From the wastewater industry’s perspective, understanding why the current labeling efforts are not doing their job is a top priority in its work with INDA.
“The labels are not doing their job and they are not working as well as they should because they are often not being placed in the right area,” ClaudioTernieden, director of government affairs, Water Environment Federation (WEF) explains. This concern was discussed the April meeting of Wastewater representatives and INDA members to review the current Code of Practice and develop improvements, now under consideration.
“Wipes definitely are contributing to the problems in our infrastructure. It is true that they are not all marketed as “flushable” but there are definitely wipes that are not dispersing and causing problems,” adds Terneiden. “From the wastewater industry’s perspective, the main goal is to see that any wipe flushed down the toilet are engineered to disperse or decompose before they hit the sewer system.”
To help keep these wipes out of the toilet, the draft updated Code of Practice proposes that all baby wipes—whether they pass the flushability test or not—not be marketed as “Flushable” and carry the “Do Not Flush” symbol on the front of the package. This proposal intends to reduce consumer confusion about what to flush and to keep the toilet from becoming a trash can, explains Rousse.
“Baby wipes are the biggest source of confusion,” he says. “They are the biggest segment of the premoistened wipes sector and they are causing a lot of concern since it is known that they will come in contact with wastes from a baby, some assume they can be used on adults. With no message to the contrary facing the consumer, confusion exists and baby wipes are often misused as moist toilet tissue. The data shows this is occurring and we believe that our industry needs to recognize this problem and take responsible action to address this consumer confusion.”
Even though they are not typically not marketed as flushable, baby wipes are under the most scrutiny because consumer confusion of usage and disposal. According to informal survey data, as many as 30% of baby wipes users admit to occasionally flushing baby wipes and 10% flush them regularly.

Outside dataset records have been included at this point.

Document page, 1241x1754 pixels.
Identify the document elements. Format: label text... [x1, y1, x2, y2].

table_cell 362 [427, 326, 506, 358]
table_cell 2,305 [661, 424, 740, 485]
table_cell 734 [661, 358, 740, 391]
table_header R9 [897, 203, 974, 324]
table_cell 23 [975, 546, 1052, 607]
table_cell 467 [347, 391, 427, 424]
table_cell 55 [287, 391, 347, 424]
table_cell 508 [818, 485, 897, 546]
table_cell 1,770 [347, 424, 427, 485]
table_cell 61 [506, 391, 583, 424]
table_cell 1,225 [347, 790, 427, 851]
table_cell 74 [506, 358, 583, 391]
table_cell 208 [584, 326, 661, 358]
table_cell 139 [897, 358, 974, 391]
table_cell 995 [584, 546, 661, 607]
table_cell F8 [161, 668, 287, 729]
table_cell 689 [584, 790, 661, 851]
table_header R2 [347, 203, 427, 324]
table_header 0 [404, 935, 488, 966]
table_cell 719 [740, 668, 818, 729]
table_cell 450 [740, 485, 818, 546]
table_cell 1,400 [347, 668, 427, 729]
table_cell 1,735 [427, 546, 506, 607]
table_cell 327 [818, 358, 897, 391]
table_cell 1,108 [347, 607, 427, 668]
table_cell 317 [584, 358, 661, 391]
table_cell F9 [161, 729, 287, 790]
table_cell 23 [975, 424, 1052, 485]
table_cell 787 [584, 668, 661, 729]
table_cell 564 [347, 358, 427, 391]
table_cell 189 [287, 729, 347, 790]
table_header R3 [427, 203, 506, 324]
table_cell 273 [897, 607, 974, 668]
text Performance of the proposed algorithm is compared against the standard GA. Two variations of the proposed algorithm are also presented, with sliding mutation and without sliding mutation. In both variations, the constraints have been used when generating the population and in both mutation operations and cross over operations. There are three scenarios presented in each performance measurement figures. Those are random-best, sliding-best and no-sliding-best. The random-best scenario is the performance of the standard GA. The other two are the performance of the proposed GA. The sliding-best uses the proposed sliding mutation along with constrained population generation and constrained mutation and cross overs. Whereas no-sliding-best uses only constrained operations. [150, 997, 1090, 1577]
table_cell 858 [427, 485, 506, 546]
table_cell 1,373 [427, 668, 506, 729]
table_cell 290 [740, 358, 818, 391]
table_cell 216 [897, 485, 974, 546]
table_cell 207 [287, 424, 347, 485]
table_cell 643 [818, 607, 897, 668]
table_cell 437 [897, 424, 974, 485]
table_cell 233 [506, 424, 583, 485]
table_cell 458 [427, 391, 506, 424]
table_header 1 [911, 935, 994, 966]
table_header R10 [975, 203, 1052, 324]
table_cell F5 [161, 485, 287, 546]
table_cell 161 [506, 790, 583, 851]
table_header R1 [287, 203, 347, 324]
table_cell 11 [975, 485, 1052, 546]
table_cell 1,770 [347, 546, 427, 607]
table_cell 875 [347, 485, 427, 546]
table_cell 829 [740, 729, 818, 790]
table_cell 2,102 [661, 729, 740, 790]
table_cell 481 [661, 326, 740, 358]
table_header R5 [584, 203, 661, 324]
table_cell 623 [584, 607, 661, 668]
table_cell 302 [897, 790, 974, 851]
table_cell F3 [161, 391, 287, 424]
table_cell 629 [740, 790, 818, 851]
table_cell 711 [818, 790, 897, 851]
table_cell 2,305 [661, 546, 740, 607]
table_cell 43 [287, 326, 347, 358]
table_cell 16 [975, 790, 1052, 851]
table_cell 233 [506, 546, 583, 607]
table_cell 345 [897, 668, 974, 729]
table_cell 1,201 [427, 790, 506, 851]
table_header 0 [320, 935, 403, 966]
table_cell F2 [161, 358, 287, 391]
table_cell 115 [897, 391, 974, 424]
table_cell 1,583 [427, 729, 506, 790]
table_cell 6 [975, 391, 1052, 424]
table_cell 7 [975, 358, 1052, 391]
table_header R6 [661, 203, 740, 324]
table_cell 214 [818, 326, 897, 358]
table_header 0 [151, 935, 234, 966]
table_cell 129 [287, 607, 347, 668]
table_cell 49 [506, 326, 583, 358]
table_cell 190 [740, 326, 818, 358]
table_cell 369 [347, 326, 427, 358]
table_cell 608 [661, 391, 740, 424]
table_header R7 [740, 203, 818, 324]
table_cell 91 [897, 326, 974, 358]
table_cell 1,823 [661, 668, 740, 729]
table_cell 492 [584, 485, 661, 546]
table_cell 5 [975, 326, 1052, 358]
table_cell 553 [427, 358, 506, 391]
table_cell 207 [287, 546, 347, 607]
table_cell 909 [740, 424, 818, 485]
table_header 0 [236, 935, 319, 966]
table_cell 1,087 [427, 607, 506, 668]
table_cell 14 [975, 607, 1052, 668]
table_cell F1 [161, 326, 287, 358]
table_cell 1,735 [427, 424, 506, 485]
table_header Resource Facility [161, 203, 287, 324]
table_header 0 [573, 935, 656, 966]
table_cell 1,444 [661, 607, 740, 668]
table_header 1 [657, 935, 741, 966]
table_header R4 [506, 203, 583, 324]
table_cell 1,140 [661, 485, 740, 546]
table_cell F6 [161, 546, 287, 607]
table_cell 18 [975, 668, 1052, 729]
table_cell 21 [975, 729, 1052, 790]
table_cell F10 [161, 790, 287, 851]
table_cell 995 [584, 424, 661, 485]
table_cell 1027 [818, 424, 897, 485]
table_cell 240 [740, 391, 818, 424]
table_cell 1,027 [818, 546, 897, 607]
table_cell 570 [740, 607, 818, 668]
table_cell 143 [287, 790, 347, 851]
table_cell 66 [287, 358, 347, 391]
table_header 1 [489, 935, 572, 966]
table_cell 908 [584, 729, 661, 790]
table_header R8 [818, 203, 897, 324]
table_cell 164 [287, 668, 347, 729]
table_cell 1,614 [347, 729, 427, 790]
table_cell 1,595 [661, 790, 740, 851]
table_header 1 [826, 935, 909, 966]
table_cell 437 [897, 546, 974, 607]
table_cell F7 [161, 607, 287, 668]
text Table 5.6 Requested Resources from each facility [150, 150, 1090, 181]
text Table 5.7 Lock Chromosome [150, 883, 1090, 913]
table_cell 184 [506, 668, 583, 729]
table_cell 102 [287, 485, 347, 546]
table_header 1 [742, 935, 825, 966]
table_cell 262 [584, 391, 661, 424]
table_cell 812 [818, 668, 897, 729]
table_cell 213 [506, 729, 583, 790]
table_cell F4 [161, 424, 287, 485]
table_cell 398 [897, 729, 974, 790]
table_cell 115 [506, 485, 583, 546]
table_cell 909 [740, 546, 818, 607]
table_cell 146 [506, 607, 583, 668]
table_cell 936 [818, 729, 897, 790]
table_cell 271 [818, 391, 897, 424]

Even this small percentage being flushed could have an impact.
“Baby wipes are the largest single category of moist wipes so there is a lot of tonnage there,” Rousse adds. “Marketing them as “Flushable” and redirecting the disposable of them from the waste basket to the toilet would be compounding the problems because of their pure mass, even if the volume lost its wet strength quickly.”
Real World Tests
While labeling efforts will help alleviate some sewage problems, the wastewater industry continues to have concerns over the testing criteria in place under the third edition of the guidelines, which was adopted about 18 months ago. Ternieden says that the conditions put forth in the slosh box and municipal test pump (MPT) tests do not mimic real world conditions, meaning that a wipe could disperse under these lab type conditions but not in an actual sewer system.
“It has been our position that the tests contained in the GD3 are not effective—at least not the slosh box or the municipal test pump (MTP) are not effective,” he says. “The bottom line of our argument is that the GD4 tests need to reinvent the real circumstances of the sewer system. The tests right now are lab tests and they way they are implemented they do not represent how the wipes behave in the sewer system themselves.”
For that purpose, the WEF’s work with INDA to reevaluate testing methods is a top priority for the GD4. This joint group has been working on GD4 for 18 months and expect to have agreement by year end. For the slosh box test, the joint group is in discussions on moving significantly to a procedure that more closely emulates the condition in the sewers, a challenge because all sewers are designed and operate differently, while an upgraded—and more effective—version of the MPT test is currently under review.
“Lower energy and lower water volumes seem to be more similar to many similar sewers so we are moving in that direction,” he says. “I think we can get there.”